The defense’s misreading of Article 12(2)—insisting jurisdiction requires active state party status—is legally flimsy. The ICC’s Burundi precedent (2017) demolishes this, with the Court retaining authority over pre-withdrawal crimes (Burundi ICC). Then there’s the May 1, 2025, bid to remove two judges for alleged bias, swatted down on May 6 as procedurally baseless (GMA News). This mirrors tactics from Sudan’s Omar al-Bashir, whose team cried foul to stall genocide charges.

The Cost of Delay

These stunts aren’t about winning—they’re about stalling. Each motion delays justice for victims’ families, eroding trust in the ICC. Like al-Bashir’s endless deferrals, Duterte’s team bets on attrition, hoping global attention fades. The ICC, however, isn’t blinking—yet.

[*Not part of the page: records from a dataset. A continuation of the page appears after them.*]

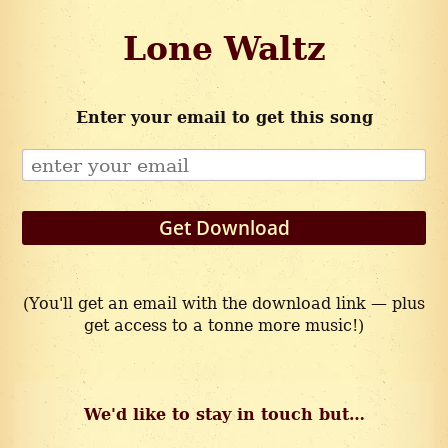
Lone Waltz
Enter your email to get this song
Get Download
(You'll get an email with the download link — plus
get access to a tonne more music!)
We'd like to stay in touch but…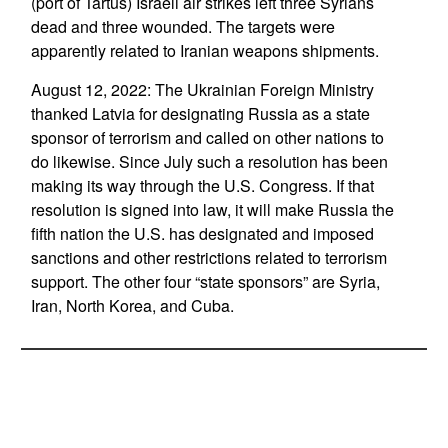
(port of Tartus) Israeli air strikes left three Syrians
dead and three wounded. The targets were
apparently related to Iranian weapons shipments.
August 12, 2022: The Ukrainian Foreign Ministry
thanked Latvia for designating Russia as a state
sponsor of terrorism and called on other nations to
do likewise. Since July such a resolution has been
making its way through the U.S. Congress. If that
resolution is signed into law, it will make Russia the
fifth nation the U.S. has designated and imposed
sanctions and other restrictions related to terrorism
support. The other four “state sponsors” are Syria,
Iran, North Korea, and Cuba.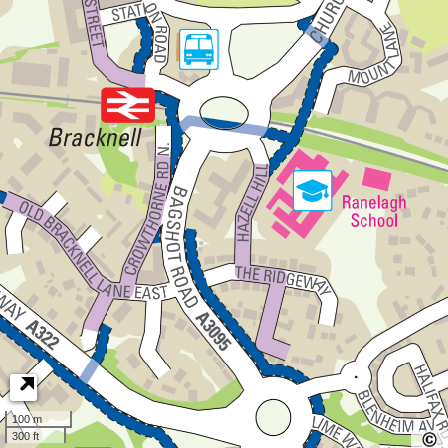
100 m
300 ft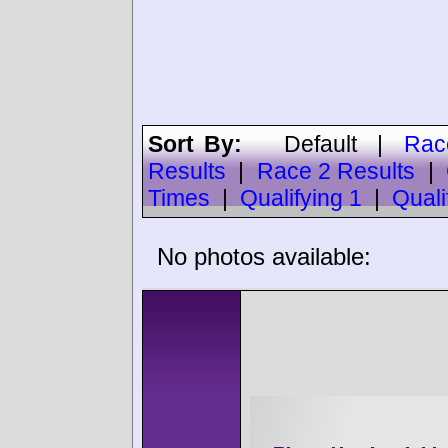
Sort By:
Default
|
Rac
Results
|
Race 2 Results
|
Times
|
Qualifying 1
|
Quali
No photos available: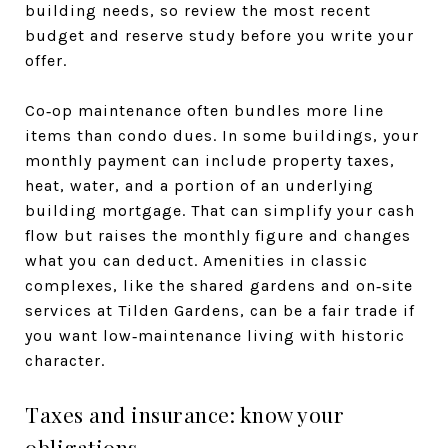
building needs, so review the most recent
budget and reserve study before you write your
offer.
Co‑op maintenance often bundles more line
items than condo dues. In some buildings, your
monthly payment can include property taxes,
heat, water, and a portion of an underlying
building mortgage. That can simplify your cash
flow but raises the monthly figure and changes
what you can deduct. Amenities in classic
complexes, like the shared gardens and on‑site
services at Tilden Gardens, can be a fair trade if
you want low‑maintenance living with historic
character.
Taxes and insurance: know your
obligations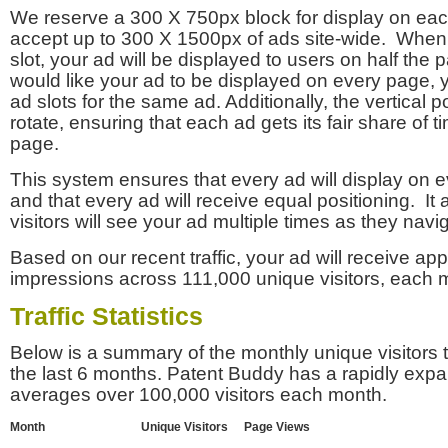
We reserve a 300 X 750px block for display on eac
accept up to 300 X 1500px of ads site-wide. Whe
slot, your ad will be displayed to users on half the p
would like your ad to be displayed on every page,
ad slots for the same ad. Additionally, the vertical pos
rotate, ensuring that each ad gets its fair share of t
page.
This system ensures that every ad will display on e
and that every ad will receive equal positioning. It 
visitors will see your ad multiple times as they navi
Based on our recent traffic, your ad will receive a
impressions across 111,000 unique visitors, each 
Traffic Statistics
Below is a summary of the monthly unique visitors
the last 6 months. Patent Buddy has a rapidly exp
averages over 100,000 visitors each month.
Month
Unique Visitors
Page Views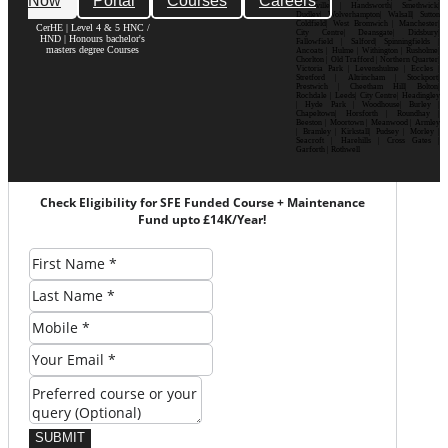
Now
Portal
Courses
Careers
Bournville | Handsworth| Smethwick|
Dudley| Wolverhampton| Walsall| Sutton
Coldfield| West Bromwich | Manchester|
CerHE | Level 4 & 5 HNC /
City Centre| Deansgate| Didsbury|
HND | Honours bachelor's
Fallowfield | Salford| Spinningfields |
masters degree Courses
Ancoats | Hulme | Withington | Rusholme|
Chorlton | Old Trafford | Northern Quarter|
Victoria Park | Levenshulme | Eccles |
Stretford | Altrincham | Stockport|
Prestwich | Cheetham Hill| Bolton|
Rochdale | Leeds| City Centre| Headingley
| Hyde Park | Woodhouse| Burley |
Chapeltown| Horsforth | Roundhay |
Beeston | Moortown | Meanwood | Armley
| Bramley | Kirkstall| Pudsey | Morley |
Seacroft | Harehills | Cross Gates |
Garforth | Rothwell
Check Eligibility for SFE Funded Course + Maintenance
Fund upto £14K/Year!
SUBMIT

The Prosecution’s Gambit: Evidence Overload and Political Tightropes

Evidence: Precision with Gaps

On April 30, 2025, Khan unveiled 139 evidence items, split into four packages (Philippine Star):

  • 28 contextual elements
  • 85 on modes of liability under Article 25(3)
  • 1 Davao murder
  • 15 Barangay Clearance Operation killings

The 85 liability items aim to nail Duterte for ordering or abetting crimes, but the single Davao item feels thin for the DDS’s alleged body count. The 15 Barangay items lean on NGO reports, clashing with Manila’s 6,000-death figure versus HRW’s 30,000. This gap could let the defense question credibility if state records are deemed “official.”

Sovereignty vs. Justice

Khan walks a tightrope. Duterte’s allies frame the ICC as a neocolonial intruder, risking domestic backlash. The prosecution must cast the case as universal justice, not Western overreach, while addressing NGO-state data discrepancies to avoid fueling sovereignty gripes.

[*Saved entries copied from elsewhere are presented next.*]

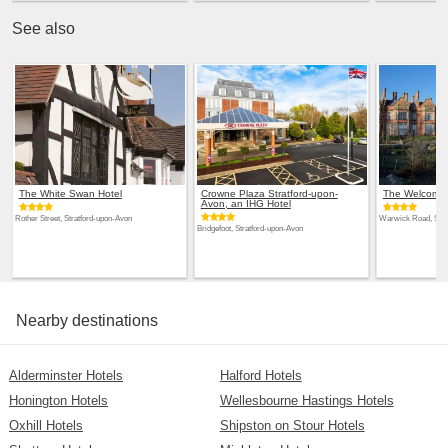
See also
The White Swan Hotel
Crowne Plaza Stratford-upon-
The Welcombe
Avon, an IHG Hotel
Rother Street, Stratford-upon-Avon
Warwick Road, Stra
Bridgefoot, Stratford-upon-Avon
Nearby destinations
Alderminster Hotels
Halford Hotels
Honington Hotels
Wellesbourne Hastings Hotels
Oxhill Hotels
Shipston on Stour Hotels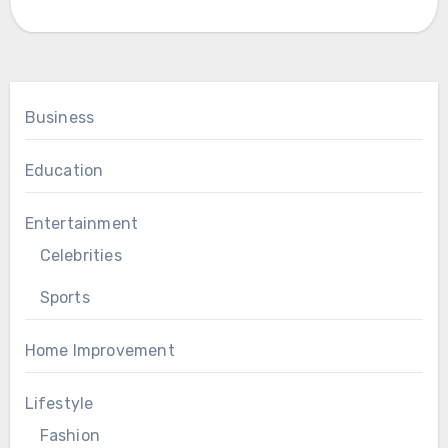
Business
Education
Entertainment
Celebrities
Sports
Home Improvement
Lifestyle
Fashion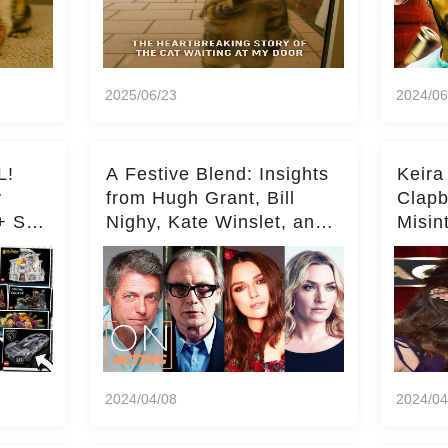
2025/06/23
2024/06
L!
A Festive Blend: Insights
Keira
y
from Hugh Grant, Bill
Clapb
+ Set
Nighy, Kate Winslet, and
Misin
Keira Knightley on Acting
on Ka
Deepe
2024/04/08
2024/04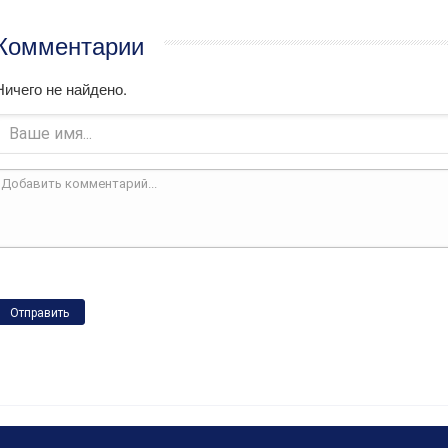
Комментарии
Ничего не найдено.
Отправить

Rome Statute Realities: No Escape Hatch

The defense’s jurisdictional arguments are a willful misreading. Article 12(2) grants ICC authority over state party territory, and Article 127(2) ensures withdrawal doesn’t erase past crimes. Burundi (2017) seals this logic (Burundi ICC). Duterte’s “no legal basis” claim is as flimsy as arguing rain stops falling once you’re indoors.

The prosecution, however, isn’t bulletproof. Its NGO-heavy death tolls risk scrutiny under Article 17’s complementarity principle, which favors state investigations unless proven sham. Manila’s weak probes likely qualify, but Khan must explicitly prove this to fend off defense counterattacks.


Recommendations: Cutting Through the Fog

  • To the ICC: Expedite proceedings with strict motion deadlines. Keep the September 23, 2025, hearing on track, signaling no tolerance for procedural games.
  • To the Prosecution: File a preemptive motion affirming jurisdiction, citing Burundi and Article 127(2). Address evidence gaps (e.g., the lone Davao item) and reconcile NGO-state data to blunt credibility attacks.
  • To Observers: Scrutinize the September hearing for judicial bias or political pressure. Ensure the Pre-Trial Chamber’s rulings align with Burundi and Rome Statute precedents.

The Verdict Isn’t In, But the Playbook Is Clear

Duterte’s defense is running a dictator’s greatest hits: dodge, demonize, delay. But the ICC, wielding the Rome Statute and a mountain of evidence, isn’t a pushover. Khan’s case, despite gaps, can prove Duterte’s role in industrialized murder. As September 2025 nears, the Court must stay sharp, slicing through procedural noise to deliver what Duterte dreads: accountability. For the drug war’s victims, anything less is betrayal.


Disclaimer: This is legal jazz, not gospel. It’s all about interpretation, not absolutes. So, listen closely, but don’t take it as the final word.